In recent years, food safety problems have emerged endlessly, among which microbial contamination is an important triggering factor (Ripolles-Avila et al., 2020). Staphylococcus aureus (S. aureus) is one of the common foodborne pathogens, after massive propagation, the toxic substances of the bacteria often exist in starchy foods and milk products, resulting in food poisoning-related diseases (Bravo-Santano et al., 2019; Bravo-Santano et al., 2018; Gao et al., 2018; Thwaites and Gant 2011).

Bacterial biofilm is an aggregate formed by bacteria that actively adhere to the surface of animate or inanimate objects and encapsulate themselves in the extracellular matrix, to protect themselves during environmental changes (Colagiorgi et al., 2016). Extracellular matrix of biofilm mainly consists of extracellular polysaccharide (EPS), extracellular protein, and extracellular DNA, among which EPS plays an important role in maintaining the structure and function of biofilm, enhancing the resistance of the bacterium in nature (Flemming et al., 2016; Xie et al., 2017). Therefore, it is one of the main concerns of health problems and economic losses in the food industry. As a strain with biofilm-forming ability, S. aureus can continue to exist on various food contact surfaces, including food processing equipment or packaging materials, which is difficult to remove. Hence, there is an urgent need for food preservative candidates to control the bacterium and its biofilm contamination.

The natural product indole alkaloids have attracted the continuous attention of pharmacologists due to their complicated structure and promising bioactivities. Among them, the indole sesquiterpenes represent a little group of secondary metabolites mainly originating from fungi, plants, and actinomycetes as exemplified by the family of xiamycin. They comprise a six-membered benzene ring fused to a five-membered nitrogen-containing pyrrole ring and three isoprene units. Until 2012, some indole sesquiterpenoids derived from marine actinomycetes were found (Zhang et al., 2012). Many of them were reported to have antibacterial, anticancer, and anti-HIV activities (Marcos et al., 2013).

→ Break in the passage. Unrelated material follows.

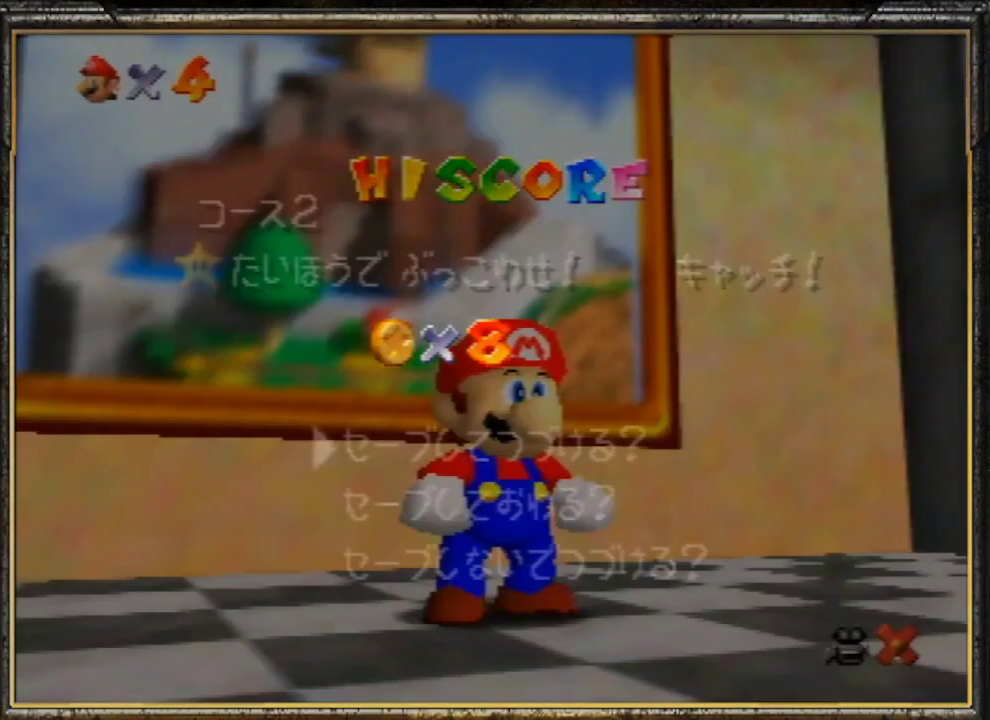
{"buttons": [], "left_stick": "down-right", "events": [[100, "left_stick", "center"], [167, "left_stick", "down"], [333, "A", "down"], [333, "left_stick", "down-right"], [467, "A", "up"]]}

In this article, two indole sesquiterpenes, xiamycin (1) and chloroxiamycin (2) were purified and identified from marine sponge-associated Streptomyces sp. NBU3429 for the first time. Phylogenetic analysis by 16S rRNA gene sequencing identified the actinomycete as Streptomyces sp. In addition, the isolated compounds were evaluated for antibacterial and antibiofilm activities, respectively. Herein, we report the isolation, structure elucidation, and biological evaluation of xiamycin (1) and chloroxiamycin (2).

Materials and Methods

The preparation of compounds

General experimental procedures

The ¹H and ¹³C NMR chemical shifts were recorded relative to the solvent signal Dimethyl sulfoxide-d ₆ (DMSO-d ₆) (¹H 2.5 ppm; ¹³C 39.5 ppm) on a Bruker AVANCE NEO 600 MHz instrument (Bruker Biospin AG, Fällanden, Germany) using Tetramethylsilane (TMS) as an internal standard. Medium-pressure liquid chromatography (MPLC) was performed using a Bonna-Agela FLEXA purification instrument. Silica gel (200–300 mesh, Qingdao), C18 reversed-phase silica gel (50 μm, YMC Co., Ltd.), was used for column chromatography. HRESIMS were recorded on a Waters (Milford, MA, United States) G2-XS Q-TOF Liquid Chromatography Mass Spectrometry (LC/MS) system. Compound purification was carried out by Agilent Technologies 1260 High Performance Liquid Chromatography (HPLC) equipped with a semipreparative C18 column (YMC Pack ODS-A, 250 × 10 mm, 5 μm, Tokyo, Japan).

Bacterial strains

The actinomycete used in this experiment was Streptomyces sp. NBU3429, which was isolated from marine sponge Spongia sp. collected from Paracel Islands, China (16°02'24.60''N 111°48'35.49''E) in May 2020. The BLAST analysis showed that the rDNA sequence was most similar (99.8%) to the sequence of Streptomyces olivaceus. The sequence data for this actinomycete strain have been submitted to NCBI (Accession No. OP055907). A voucher specimen (No. NBU3429) was preserved at the Ningbo University, Ningbo (deposited in the bacterial collection of China General Microbiological Culture Collection Center, CGMCC, accession number 24623). Methicillin-resistant S. aureus (MRSA) ATCC 43300 was purchased from the American Type Culture Collection (ATCC) (VA, USA).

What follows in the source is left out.